Extracted records:
——————————
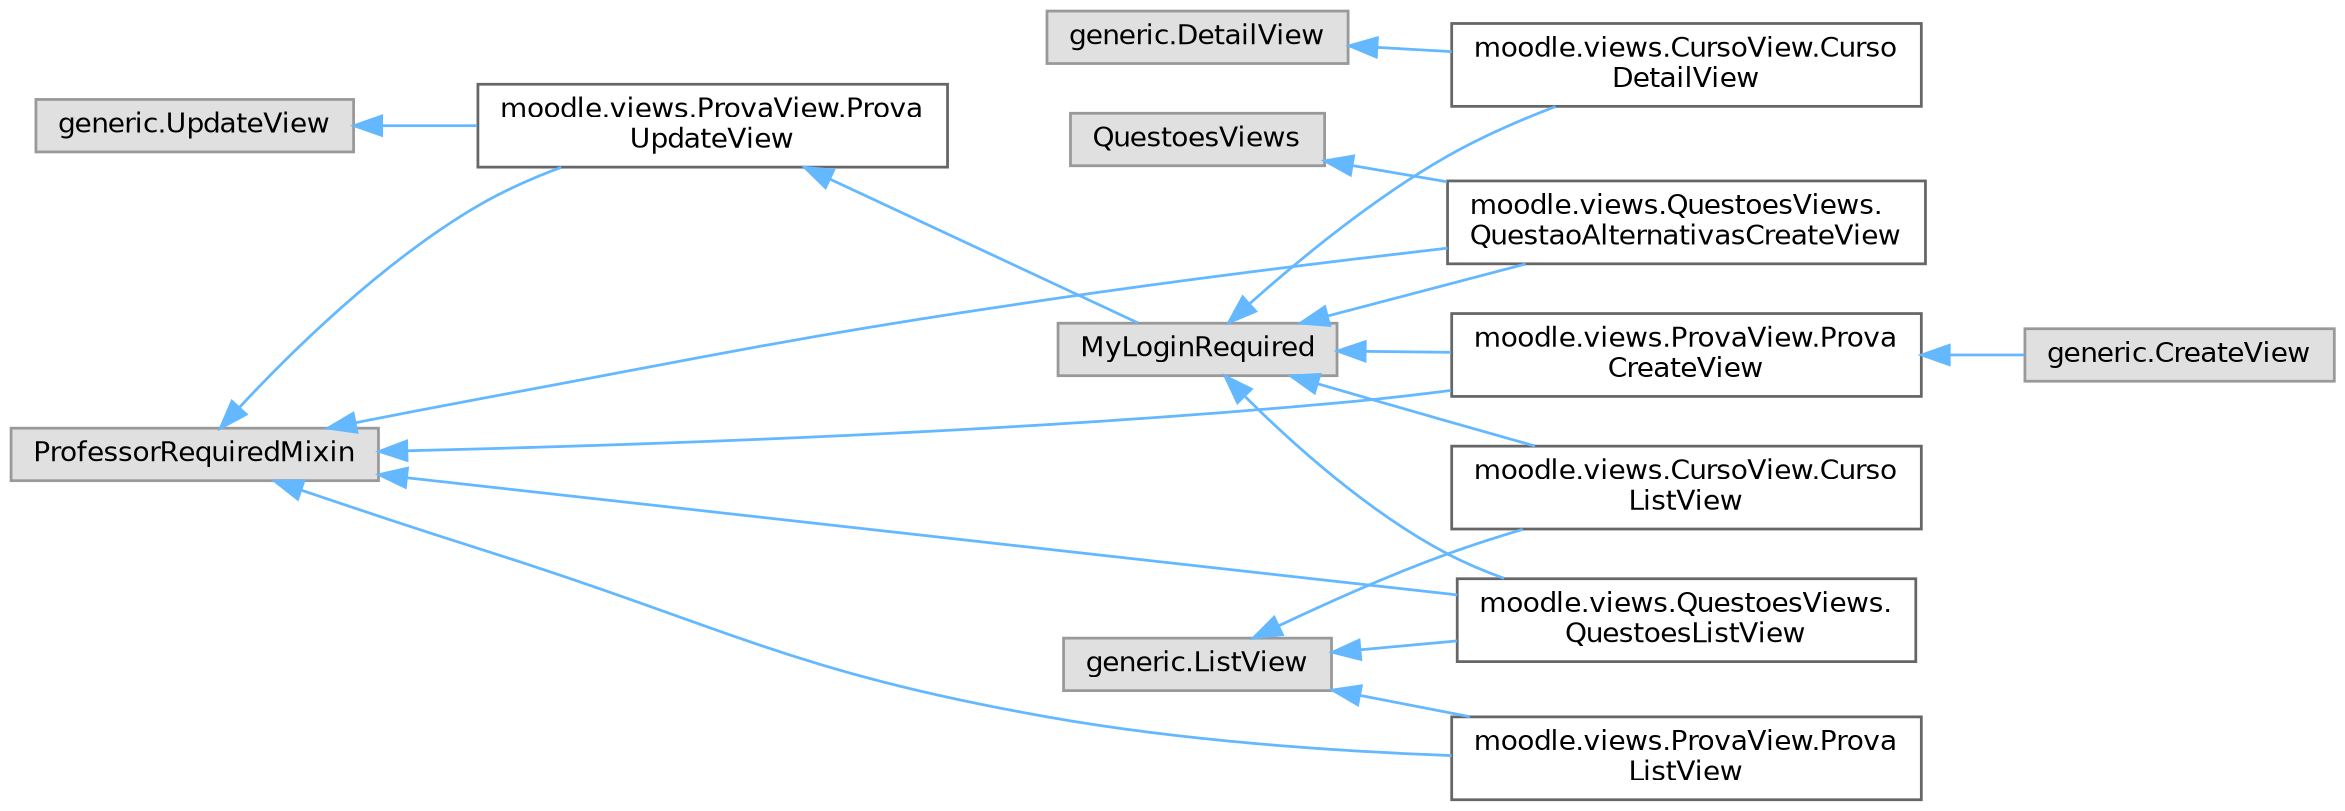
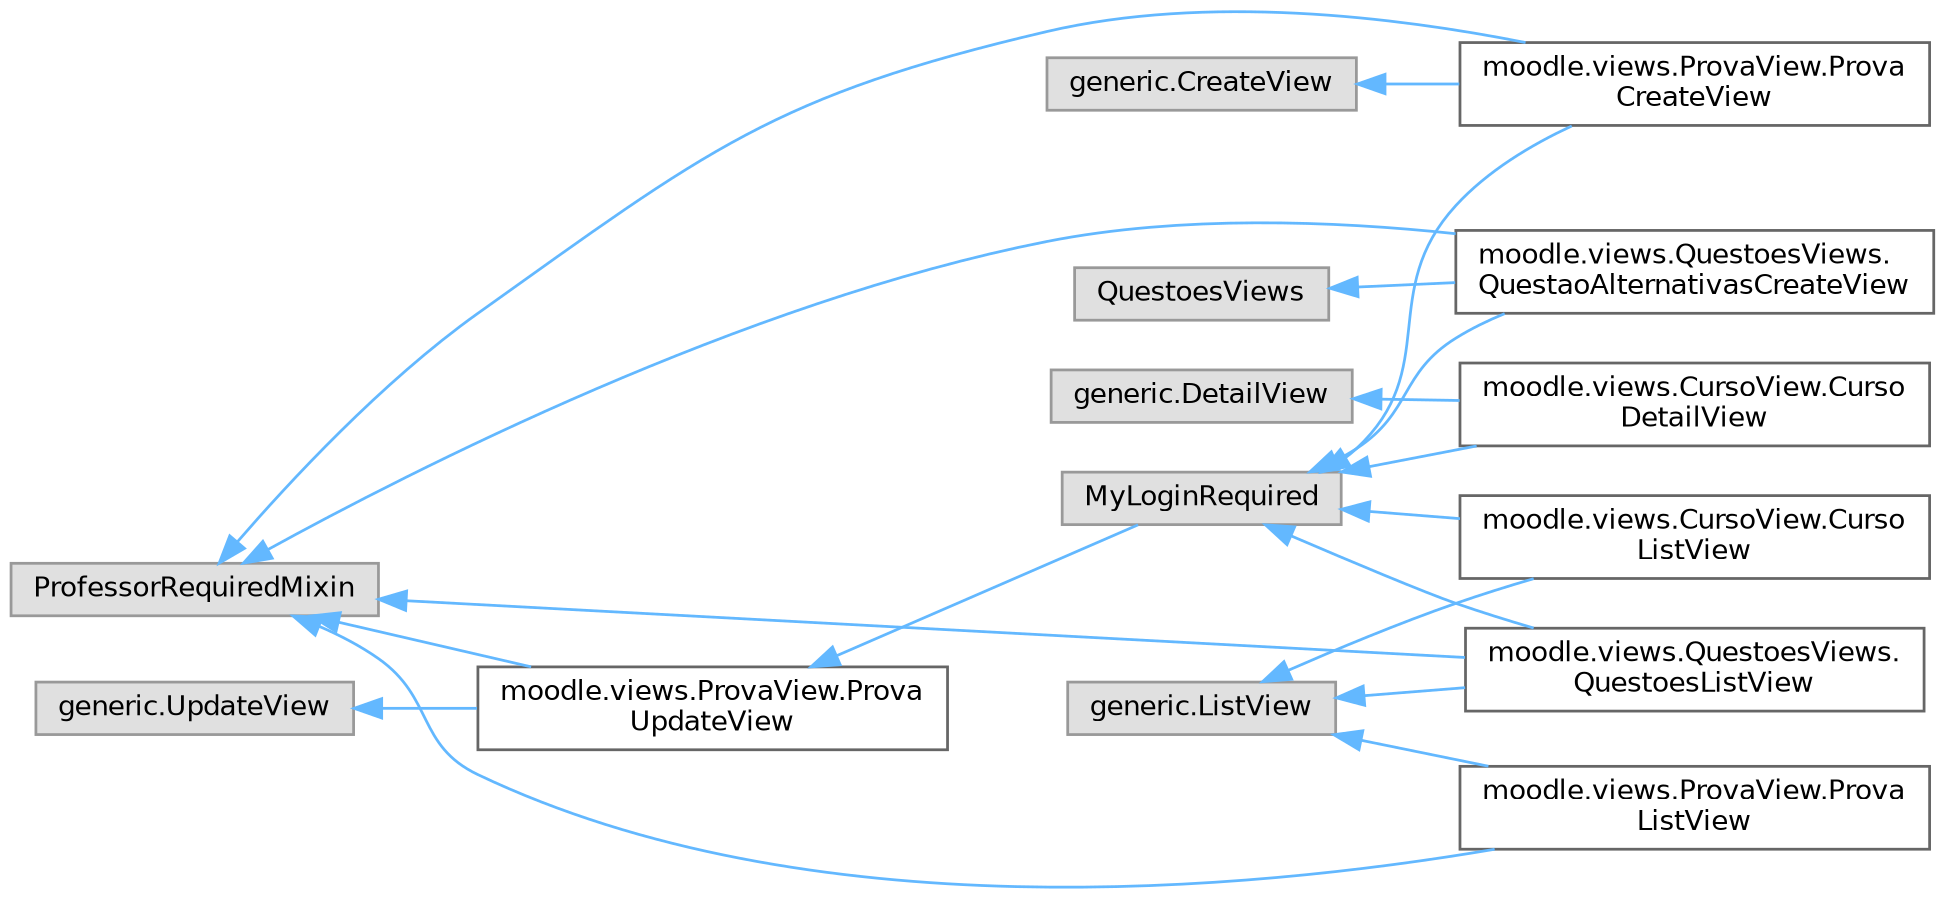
  digraph {
    rankdir=LR
    node [color=grey60 fillcolor="#E0E0E0" fontname=Helvetica fontsize=10 shape=box style=filled]
    edge [color=steelblue1 dir=back fontname=Helvetica fontsize=10 labelfontname=Helvetica labelfontsize=10 style=solid]
    n1 [height=0.2 label="generic.CreateView" width=0.4]
    n2 [color=grey40 fillcolor=white height=0.2 label="moodle.views.ProvaView.Prova\lCreateView" width=0.4]
    n3 [height=0.2 label="generic.DetailView" width=0.4]
    n4 [color=grey40 fillcolor=white height=0.2 label="moodle.views.CursoView.Curso\lDetailView" width=0.4]
    n5 [height=0.2 label="generic.ListView" width=0.4]
    n6 [color=grey40 fillcolor=white height=0.2 label="moodle.views.CursoView.Curso\lListView" width=0.4]
    n7 [color=grey40 fillcolor=white height=0.2 label="moodle.views.ProvaView.Prova\lListView" width=0.4]
    n8 [color=grey40 fillcolor=white height=0.2 label="moodle.views.QuestoesViews.\lQuestoesListView" width=0.4]
    n9 [height=0.2 label="generic.UpdateView" width=0.4]
    n10 [color=grey40 fillcolor=white height=0.2 label="moodle.views.ProvaView.Prova\lUpdateView" width=0.4]
    n11 [height=0.2 label=MyLoginRequired width=0.4]
    n12 [color=grey40 fillcolor=white height=0.2 label="moodle.views.QuestoesViews.\lQuestaoAlternativasCreateView" width=0.4]
    n13 [height=0.2 label=ProfessorRequiredMixin width=0.4]
    n14 [height=0.2 label=QuestoesViews width=0.4]
-   n2 -> n1
+   n1 -> n2
    n3 -> n4
    n5 -> n6
    n5 -> n7
    n5 -> n8
    n9 -> n10
    n10 -> n11
    n11 -> n2
    n11 -> n4
    n11 -> n6
    n11 -> n8
    n11 -> n12
    n13 -> n2
    n13 -> n7
    n13 -> n8
    n13 -> n10
    n13 -> n12
    n14 -> n12
  }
——————————
- **TASK INSTRUCTIONS**: Rewrite the lines of the material with every "Helvetica" changed to "Arial" and nothing else altered. Leave the pictures out of your answer.

- **WRITTEN RESPONSE**:
  digraph {
    rankdir=LR
    node [color=grey60 fillcolor="#E0E0E0" fontname=Arial fontsize=10 shape=box style=filled]
    edge [color=steelblue1 dir=back fontname=Arial fontsize=10 labelfontname=Arial labelfontsize=10 style=solid]
    n1 [height=0.2 label="generic.CreateView" width=0.4]
    n2 [color=grey40 fillcolor=white height=0.2 label="moodle.views.ProvaView.Prova\lCreateView" width=0.4]
    n3 [height=0.2 label="generic.DetailView" width=0.4]
    n4 [color=grey40 fillcolor=white height=0.2 label="moodle.views.CursoView.Curso\lDetailView" width=0.4]
    n5 [height=0.2 label="generic.ListView" width=0.4]
    n6 [color=grey40 fillcolor=white height=0.2 label="moodle.views.CursoView.Curso\lListView" width=0.4]
    n7 [color=grey40 fillcolor=white height=0.2 label="moodle.views.ProvaView.Prova\lListView" width=0.4]
    n8 [color=grey40 fillcolor=white height=0.2 label="moodle.views.QuestoesViews.\lQuestoesListView" width=0.4]
    n9 [height=0.2 label="generic.UpdateView" width=0.4]
    n10 [color=grey40 fillcolor=white height=0.2 label="moodle.views.ProvaView.Prova\lUpdateView" width=0.4]
    n11 [height=0.2 label=MyLoginRequired width=0.4]
    n12 [color=grey40 fillcolor=white height=0.2 label="moodle.views.QuestoesViews.\lQuestaoAlternativasCreateView" width=0.4]
    n13 [height=0.2 label=ProfessorRequiredMixin width=0.4]
    n14 [height=0.2 label=QuestoesViews width=0.4]
-   n2 -> n1
+   n1 -> n2
    n3 -> n4
    n5 -> n6
    n5 -> n7
    n5 -> n8
    n9 -> n10
    n10 -> n11
    n11 -> n2
    n11 -> n4
    n11 -> n6
    n11 -> n8
    n11 -> n12
    n13 -> n2
    n13 -> n7
    n13 -> n8
    n13 -> n10
    n13 -> n12
    n14 -> n12
  }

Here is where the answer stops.